%%

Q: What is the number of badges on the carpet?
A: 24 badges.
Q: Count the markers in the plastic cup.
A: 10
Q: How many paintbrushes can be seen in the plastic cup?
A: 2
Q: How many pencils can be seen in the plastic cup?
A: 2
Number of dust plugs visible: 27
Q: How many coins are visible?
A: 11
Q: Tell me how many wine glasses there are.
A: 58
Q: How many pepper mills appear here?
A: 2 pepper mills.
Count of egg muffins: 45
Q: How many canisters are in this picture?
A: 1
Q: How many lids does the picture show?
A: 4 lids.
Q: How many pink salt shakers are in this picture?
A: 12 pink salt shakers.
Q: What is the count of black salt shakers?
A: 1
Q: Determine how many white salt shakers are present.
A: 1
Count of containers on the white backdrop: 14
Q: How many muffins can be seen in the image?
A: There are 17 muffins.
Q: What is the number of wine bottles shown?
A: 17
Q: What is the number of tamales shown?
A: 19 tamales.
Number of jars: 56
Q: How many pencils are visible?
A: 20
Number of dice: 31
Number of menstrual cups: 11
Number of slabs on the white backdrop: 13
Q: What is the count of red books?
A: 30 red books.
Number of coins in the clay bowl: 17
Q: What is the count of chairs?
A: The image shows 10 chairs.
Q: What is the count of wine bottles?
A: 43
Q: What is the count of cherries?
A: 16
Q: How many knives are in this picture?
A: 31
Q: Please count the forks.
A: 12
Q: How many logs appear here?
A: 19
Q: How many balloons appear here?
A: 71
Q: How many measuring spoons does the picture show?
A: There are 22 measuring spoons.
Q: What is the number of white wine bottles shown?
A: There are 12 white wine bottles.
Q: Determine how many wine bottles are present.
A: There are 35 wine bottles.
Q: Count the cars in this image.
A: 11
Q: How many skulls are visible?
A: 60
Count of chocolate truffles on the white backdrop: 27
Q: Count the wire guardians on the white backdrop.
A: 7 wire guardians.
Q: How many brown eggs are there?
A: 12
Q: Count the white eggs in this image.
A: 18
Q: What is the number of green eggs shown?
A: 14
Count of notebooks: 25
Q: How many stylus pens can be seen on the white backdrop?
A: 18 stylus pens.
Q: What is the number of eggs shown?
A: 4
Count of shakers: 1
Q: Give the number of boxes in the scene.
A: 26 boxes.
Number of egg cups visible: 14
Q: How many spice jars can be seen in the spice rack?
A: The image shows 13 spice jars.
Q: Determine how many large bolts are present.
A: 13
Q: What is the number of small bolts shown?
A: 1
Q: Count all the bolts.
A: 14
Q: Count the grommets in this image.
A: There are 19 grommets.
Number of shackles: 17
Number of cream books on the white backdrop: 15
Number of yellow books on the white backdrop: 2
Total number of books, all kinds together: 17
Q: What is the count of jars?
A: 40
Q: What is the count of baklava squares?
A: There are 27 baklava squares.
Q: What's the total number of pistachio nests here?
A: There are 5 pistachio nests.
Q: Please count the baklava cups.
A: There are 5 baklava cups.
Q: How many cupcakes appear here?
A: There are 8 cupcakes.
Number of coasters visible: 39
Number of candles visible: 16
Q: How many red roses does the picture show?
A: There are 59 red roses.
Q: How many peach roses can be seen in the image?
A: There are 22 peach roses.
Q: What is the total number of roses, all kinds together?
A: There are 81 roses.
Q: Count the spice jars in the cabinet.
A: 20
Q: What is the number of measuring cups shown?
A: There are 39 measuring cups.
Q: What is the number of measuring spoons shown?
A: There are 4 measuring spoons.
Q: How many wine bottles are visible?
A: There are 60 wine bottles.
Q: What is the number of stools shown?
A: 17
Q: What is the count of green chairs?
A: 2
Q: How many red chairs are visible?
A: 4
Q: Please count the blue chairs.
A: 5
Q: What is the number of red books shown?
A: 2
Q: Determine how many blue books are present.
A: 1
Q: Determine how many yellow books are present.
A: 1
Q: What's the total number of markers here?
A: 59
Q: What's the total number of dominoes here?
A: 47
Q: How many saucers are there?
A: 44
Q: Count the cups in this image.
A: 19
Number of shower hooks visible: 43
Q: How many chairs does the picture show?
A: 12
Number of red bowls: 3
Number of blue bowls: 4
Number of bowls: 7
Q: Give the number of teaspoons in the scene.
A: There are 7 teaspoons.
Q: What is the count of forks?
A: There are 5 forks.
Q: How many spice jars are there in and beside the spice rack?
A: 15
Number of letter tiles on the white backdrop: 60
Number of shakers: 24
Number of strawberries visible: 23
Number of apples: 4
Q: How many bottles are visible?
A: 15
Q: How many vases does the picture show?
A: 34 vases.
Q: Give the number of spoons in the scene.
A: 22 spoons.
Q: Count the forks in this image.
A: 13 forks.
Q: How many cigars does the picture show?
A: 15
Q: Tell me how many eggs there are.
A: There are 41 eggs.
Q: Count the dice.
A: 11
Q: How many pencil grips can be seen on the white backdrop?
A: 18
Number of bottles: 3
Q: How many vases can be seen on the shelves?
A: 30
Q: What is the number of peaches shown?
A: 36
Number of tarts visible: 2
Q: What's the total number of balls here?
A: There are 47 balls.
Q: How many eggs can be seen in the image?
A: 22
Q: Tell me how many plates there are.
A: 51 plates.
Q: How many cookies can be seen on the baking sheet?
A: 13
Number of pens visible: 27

%%

INSTRUCTIONS TO FOLLOW: Swap every occurrence of "white backdrop" in the data above for "white background", and give all the data again with nothing else altered.

TASK RESULT:
Q: What is the number of badges on the carpet?
A: 24 badges.
Q: Count the markers in the plastic cup.
A: 10
Q: How many paintbrushes can be seen in the plastic cup?
A: 2
Q: How many pencils can be seen in the plastic cup?
A: 2
Number of dust plugs visible: 27
Q: How many coins are visible?
A: 11
Q: Tell me how many wine glasses there are.
A: 58
Q: How many pepper mills appear here?
A: 2 pepper mills.
Count of egg muffins: 45
Q: How many canisters are in this picture?
A: 1
Q: How many lids does the picture show?
A: 4 lids.
Q: How many pink salt shakers are in this picture?
A: 12 pink salt shakers.
Q: What is the count of black salt shakers?
A: 1
Q: Determine how many white salt shakers are present.
A: 1
Count of containers on the white background: 14
Q: How many muffins can be seen in the image?
A: There are 17 muffins.
Q: What is the number of wine bottles shown?
A: 17
Q: What is the number of tamales shown?
A: 19 tamales.
Number of jars: 56
Q: How many pencils are visible?
A: 20
Number of dice: 31
Number of menstrual cups: 11
Number of slabs on the white background: 13
Q: What is the count of red books?
A: 30 red books.
Number of coins in the clay bowl: 17
Q: What is the count of chairs?
A: The image shows 10 chairs.
Q: What is the count of wine bottles?
A: 43
Q: What is the count of cherries?
A: 16
Q: How many knives are in this picture?
A: 31
Q: Please count the forks.
A: 12
Q: How many logs appear here?
A: 19
Q: How many balloons appear here?
A: 71
Q: How many measuring spoons does the picture show?
A: There are 22 measuring spoons.
Q: What is the number of white wine bottles shown?
A: There are 12 white wine bottles.
Q: Determine how many wine bottles are present.
A: There are 35 wine bottles.
Q: Count the cars in this image.
A: 11
Q: How many skulls are visible?
A: 60
Count of chocolate truffles on the white background: 27
Q: Count the wire guardians on the white background.
A: 7 wire guardians.
Q: How many brown eggs are there?
A: 12
Q: Count the white eggs in this image.
A: 18
Q: What is the number of green eggs shown?
A: 14
Count of notebooks: 25
Q: How many stylus pens can be seen on the white background?
A: 18 stylus pens.
Q: What is the number of eggs shown?
A: 4
Count of shakers: 1
Q: Give the number of boxes in the scene.
A: 26 boxes.
Number of egg cups visible: 14
Q: How many spice jars can be seen in the spice rack?
A: The image shows 13 spice jars.
Q: Determine how many large bolts are present.
A: 13
Q: What is the number of small bolts shown?
A: 1
Q: Count all the bolts.
A: 14
Q: Count the grommets in this image.
A: There are 19 grommets.
Number of shackles: 17
Number of cream books on the white background: 15
Number of yellow books on the white background: 2
Total number of books, all kinds together: 17
Q: What is the count of jars?
A: 40
Q: What is the count of baklava squares?
A: There are 27 baklava squares.
Q: What's the total number of pistachio nests here?
A: There are 5 pistachio nests.
Q: Please count the baklava cups.
A: There are 5 baklava cups.
Q: How many cupcakes appear here?
A: There are 8 cupcakes.
Number of coasters visible: 39
Number of candles visible: 16
Q: How many red roses does the picture show?
A: There are 59 red roses.
Q: How many peach roses can be seen in the image?
A: There are 22 peach roses.
Q: What is the total number of roses, all kinds together?
A: There are 81 roses.
Q: Count the spice jars in the cabinet.
A: 20
Q: What is the number of measuring cups shown?
A: There are 39 measuring cups.
Q: What is the number of measuring spoons shown?
A: There are 4 measuring spoons.
Q: How many wine bottles are visible?
A: There are 60 wine bottles.
Q: What is the number of stools shown?
A: 17
Q: What is the count of green chairs?
A: 2
Q: How many red chairs are visible?
A: 4
Q: Please count the blue chairs.
A: 5
Q: What is the number of red books shown?
A: 2
Q: Determine how many blue books are present.
A: 1
Q: Determine how many yellow books are present.
A: 1
Q: What's the total number of markers here?
A: 59
Q: What's the total number of dominoes here?
A: 47
Q: How many saucers are there?
A: 44
Q: Count the cups in this image.
A: 19
Number of shower hooks visible: 43
Q: How many chairs does the picture show?
A: 12
Number of red bowls: 3
Number of blue bowls: 4
Number of bowls: 7
Q: Give the number of teaspoons in the scene.
A: There are 7 teaspoons.
Q: What is the count of forks?
A: There are 5 forks.
Q: How many spice jars are there in and beside the spice rack?
A: 15
Number of letter tiles on the white background: 60
Number of shakers: 24
Number of strawberries visible: 23
Number of apples: 4
Q: How many bottles are visible?
A: 15
Q: How many vases does the picture show?
A: 34 vases.
Q: Give the number of spoons in the scene.
A: 22 spoons.
Q: Count the forks in this image.
A: 13 forks.
Q: How many cigars does the picture show?
A: 15
Q: Tell me how many eggs there are.
A: There are 41 eggs.
Q: Count the dice.
A: 11
Q: How many pencil grips can be seen on the white background?
A: 18
Number of bottles: 3
Q: How many vases can be seen on the shelves?
A: 30
Q: What is the number of peaches shown?
A: 36
Number of tarts visible: 2
Q: What's the total number of balls here?
A: There are 47 balls.
Q: How many eggs can be seen in the image?
A: 22
Q: Tell me how many plates there are.
A: 51 plates.
Q: How many cookies can be seen on the baking sheet?
A: 13
Number of pens visible: 27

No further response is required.